Researchers work to identify early warning signs in juvenile offenders
Red flags are easy to recognize in the days following a tragic event like a mass shooting. That's why a group of Iowa State researchers is working to identify those early warning signs in juvenile offenders before they turn into a pattern of criminal behavior.
It is often difficult for people to understand what leads to criminal behavior in children or teens. But by the time a juvenile is arrested, or referred to the juvenile court system, the child generally has displayed a pattern of antisocial behavior, said Matt DeLisi, professor of sociology at Iowa State University.
In some extreme cases, DeLisi said children as young as 5 years old are committing crimes. So when that child becomes an adult, he or she may already have a lengthy criminal record. That is why DeLisi, and the team of researchers, wants to understand what contributes to this behavior in order to correct it.
"With onset in criminal careers, the first sign of that problem behavior is an indicator of how severe it will be," DeLisi said. "If you can help them, you save a ton of money and you save a lot of problems. But it's just the issue of correctly identifying them and that raises a bunch of ethical and other issues."
The connection between the onset and the severity is similar to other ways children start to develop, whether it is positive or negative, at an early age.
"If you have someone who is 3, or even 2, and is already reading it would suggest that the person is highly intelligent," DeLisi said. "The reason is because the emergence or the onset of the behavior is usually inversely related to what they will become. The earlier something appears the more special they are or extreme."
With criminal behavior, the onset begins with rule violations, but researchers found a juvenile's first arrest or contact with the police is the strongest indicator of future problems. The study published in the Journal of Criminal Justice included 252 children living in Pennsylvania juvenile detention centers. The offenders ranged in age from 14-18 and on average had committed 15 delinquent acts in the prior year.
Researchers also discovered that children with attention deficit hyperactivity disorder got into trouble at a younger age than other juvenile offenders without ADHD. In fact, their first contact with police happened more than a year prior to other offenders. Youth with conduct disorder were also more likely to be arrested at a younger age. However, researchers urge caution on how the results are interpreted.
"This by no way means that every child with ADHD or conduct disorder will become delinquent or ultimately be arrested.

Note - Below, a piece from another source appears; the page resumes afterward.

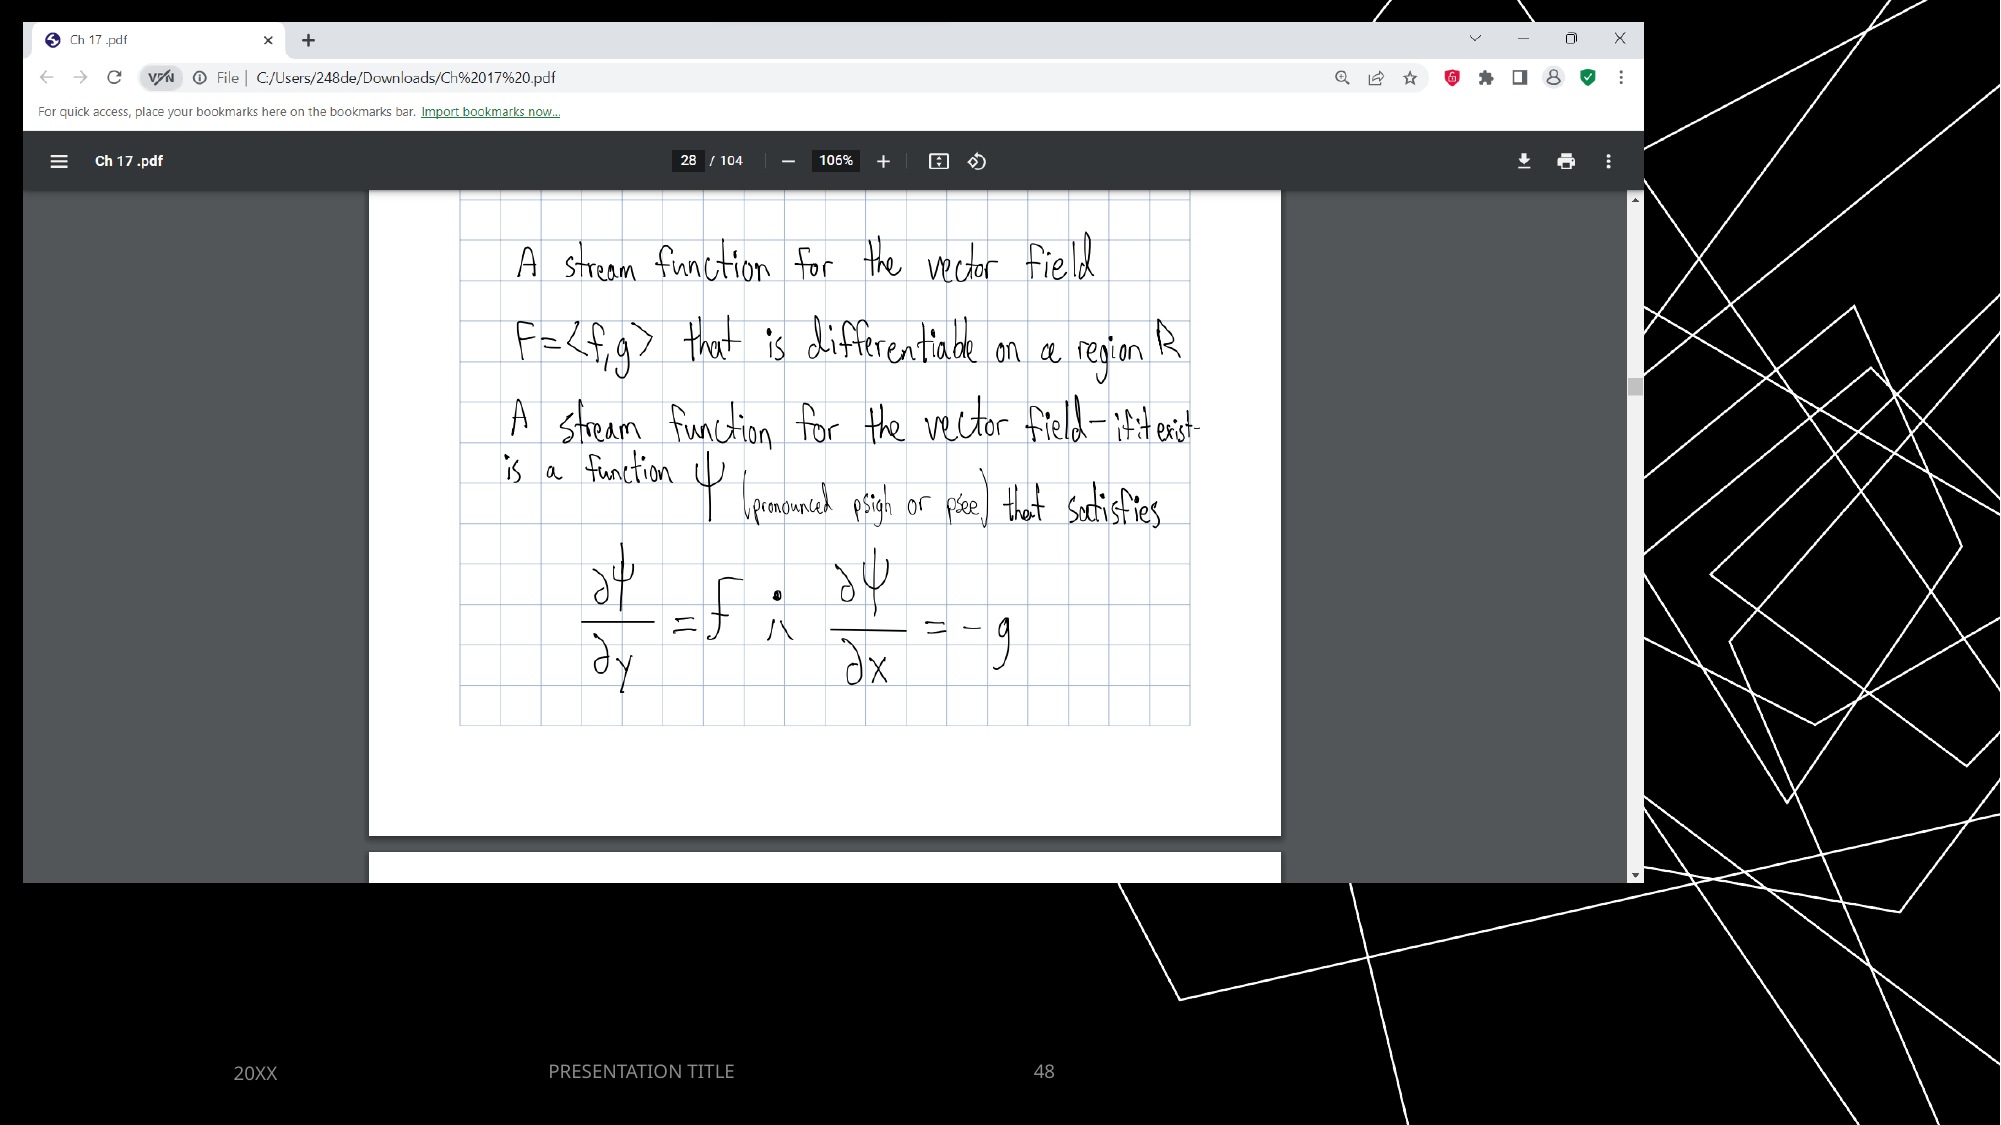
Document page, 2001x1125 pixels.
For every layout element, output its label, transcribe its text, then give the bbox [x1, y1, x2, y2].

What it does mean is that future work needs to address why some youth with ADHD or conduct disorder become delinquent and others do not," said Brenda Lohman, an associate professor in human development and family studies at Iowa State.

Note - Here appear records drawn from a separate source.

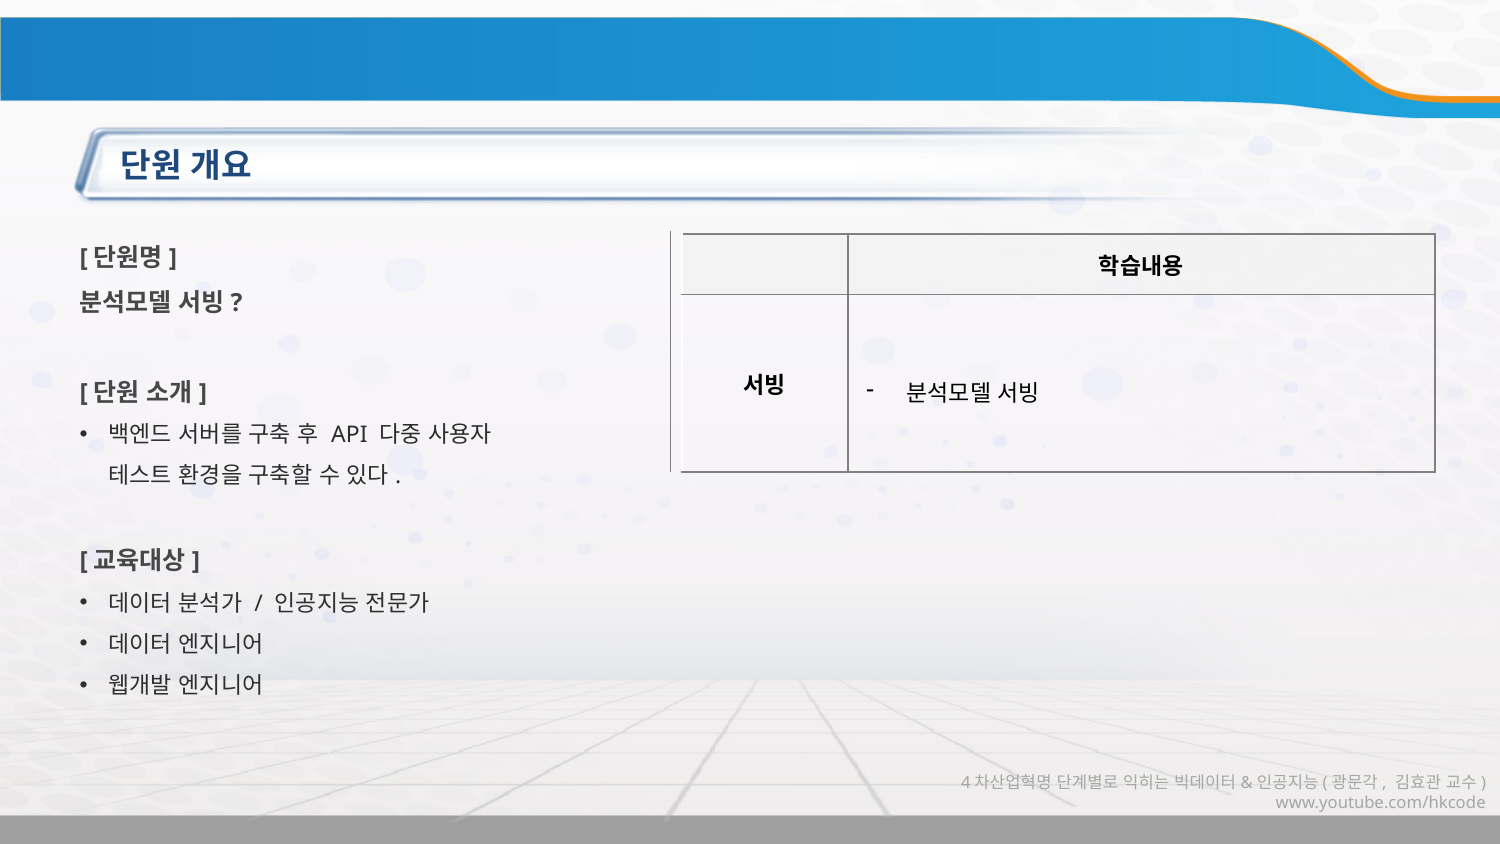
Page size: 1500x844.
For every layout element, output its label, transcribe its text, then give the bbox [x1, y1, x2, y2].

text_box [단원명] 분석모델 서빙? [단원 소개] 백엔드 서버를 구축 후 API 다중 사용자 테스트 환경을 구축할 수 있다. [교육대상] 데이터 분석가 / 인공지능 전문가 데이터 엔지니어 웹개발 엔지니어 [64, 232, 880, 706]
picture [0, 0, 1500, 844]
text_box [74, 126, 1289, 208]
table_cell 서빙 [683, 295, 847, 471]
table_header [683, 235, 847, 294]
table_header 학습내용 [849, 235, 1434, 294]
table_cell 분석모델 서빙 [849, 295, 1434, 471]
text_box API 테스트 환경 구축 [29, 0, 1175, 103]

"From a preventive standpoint, this information could then help identify support systems and intervening mechanisms for families and parents, and ultimately decrease rates of antisocial behaviors of children with ADHD or conduct disorder," Lohman said.
In addition to preventive measures, researchers hope to build on this study to better understand the family dynamics that can lead to mental and behavioral issues in children.
"Extensive research indicates that economic hardship has an adverse effect on the well-being of families," said Tricia Neppl, an assistant professor in human development and family studies at Iowa State.
Economic pressures increase the risk for emotional distress, which Neppl said can lead to harsh disciplinary practices. She is working on a study to determine if such hardships, when a child is between the ages of 3 and 5 years old, impact the child's mental health when they are 6 to 13 years old.
"The results suggest that economic adversity influences parental emotional health, marital distress, and hostile parenting which predicts child mental health disorders, such as conduct disorder and ADHD, during later childhood and early adolescence," Neppl said.
As researchers understand more about the connection with antisocial behavior, DeLisi expects there will be an even greater push for intervention and treatment for ADHD and conduct disorder.
"Early interventions are very successful, but they require a lot of investment on the part of people who may be the least willing or able to invest," DeLisi said.